En premier lieu, il faut reconnaître le contexte. Miss Pérou 2017. Un concours de beauté qui élit sa gagnante sur la base de son apparence physique et sa capacité à répondre aux questions en temps record. [Un concours] où toutes les femmes sont presque identiques : grandes, minces […]. Lima, Pérou. La 5ème ville du monde la plus dangereuse pour les femmes. […] Ces deux choses sont reliées, toutes deux sont le produit d’une société machiste. La chosification de la femme est une forme de violence qui naît d’une société qui ne nous valorise que pour notre corps et qui pense qu’on peut en faire ce qu’on veut.

Conclusion :

Si Latina.pe [la chaîne de télévision qui retransmet le concours] et Miss Pérou se souciaient vraiment du bien-être des femmes péruviennes et voulaient effectuer un changement puissant dans notre société machiste et violente, elles auraient utilisé ce temps de diffusion à quelque chose de plus productif que la désignation d’une nouvelle reine de “beauté” (physique, particulière, occidentale et qui ne représente pas la majorité des Péruviennes). Je ne vais pas lancer des fleurs à un concours parce qu’on se rend enfin compte que les femmes péruviennes subissent une situation grave. Nous ne disons pas “ils nous tuent” ou #PérouPaysdeVioleurs parce que ça nous plaît. Ça nous fait mal. Très mal. Ça nous déprime. Ça nous brise l’âme mais nous le crions parce que c’est la vérité et que nous ne pouvons ignorer ce que nous vivons.

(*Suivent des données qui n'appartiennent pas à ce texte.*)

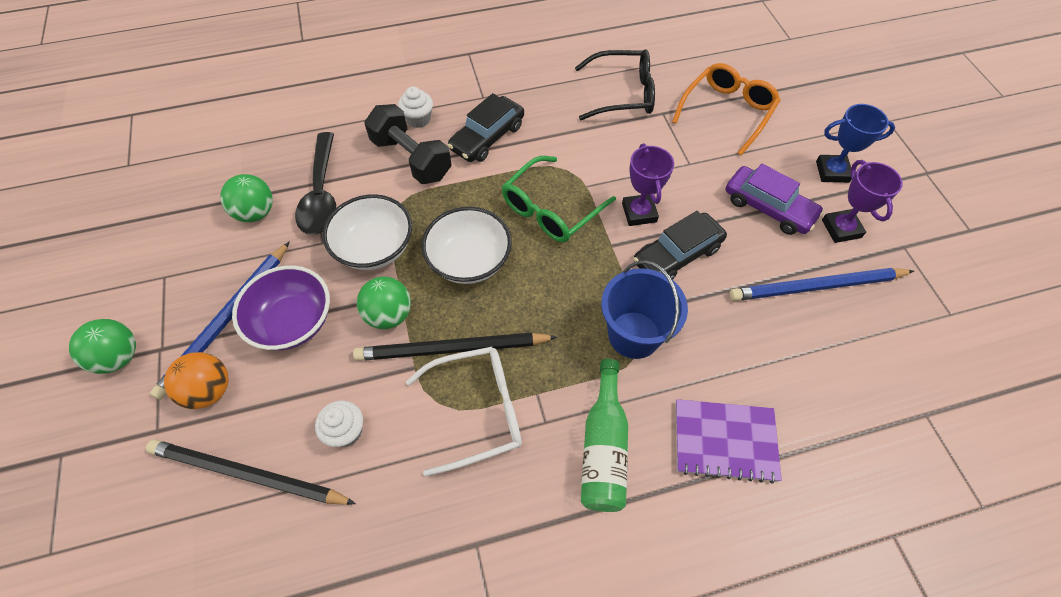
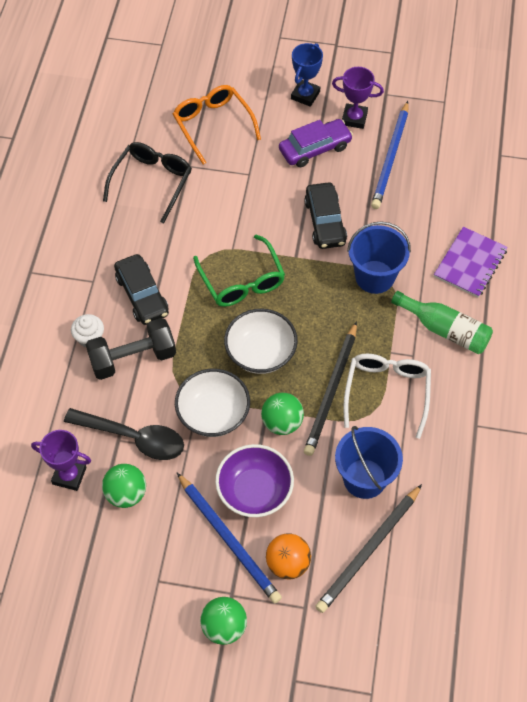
camera: 65 degrees left, 0 degrees up
(346, 431) = (364, 478): white cupcake -> blue bucket
(639, 213) = (276, 227): purple trophy -> purple trophy (69, 475)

D’autres initiatives artistiques ont dénoncé les abus, comme les séries de photographies qui critiquaient les cliniques illégales visant à “corriger” les femmes homosexuelles en Équateur, tandis que d’autres projets louaient les contributions des femmes scientifiques latino-américaines. Dans le même temps, ces mouvements et initiatives ont ouvert des espaces de dialogue (en ligne et hors ligne) sur les intersectionnalités entre race et genre et la nécessité de discussions sur la discrimination au sein des mouvements d’égalité :

Maintenant, plus que jamais, il est temps pour nous, femmes noires, de nous définir selon nos propres termes, et de nous rassembler dans des espaces créés par nous et pour nous […] Certaines féministes blanches / intersectionnelles vont crier au séparatisme et à la ségrégation, mais utilisez cette opportunité pour vous éduquer sur l’hypocrisie et les contradictions du mouvement féministe concernant les femmes noires.

Dans l’ensemble, la lutte continue et les communautés combattant pour la cause ne font que se renforcer. Alors que les mouvements de femmes continuent à gagner du terrain dans la région, 2018 devrait être une année où de nombreux autres projets pousseront à des changements fondamentaux dans la société et plaideront en faveur d’un monde plus sûr et plus juste pour toutes les femmes.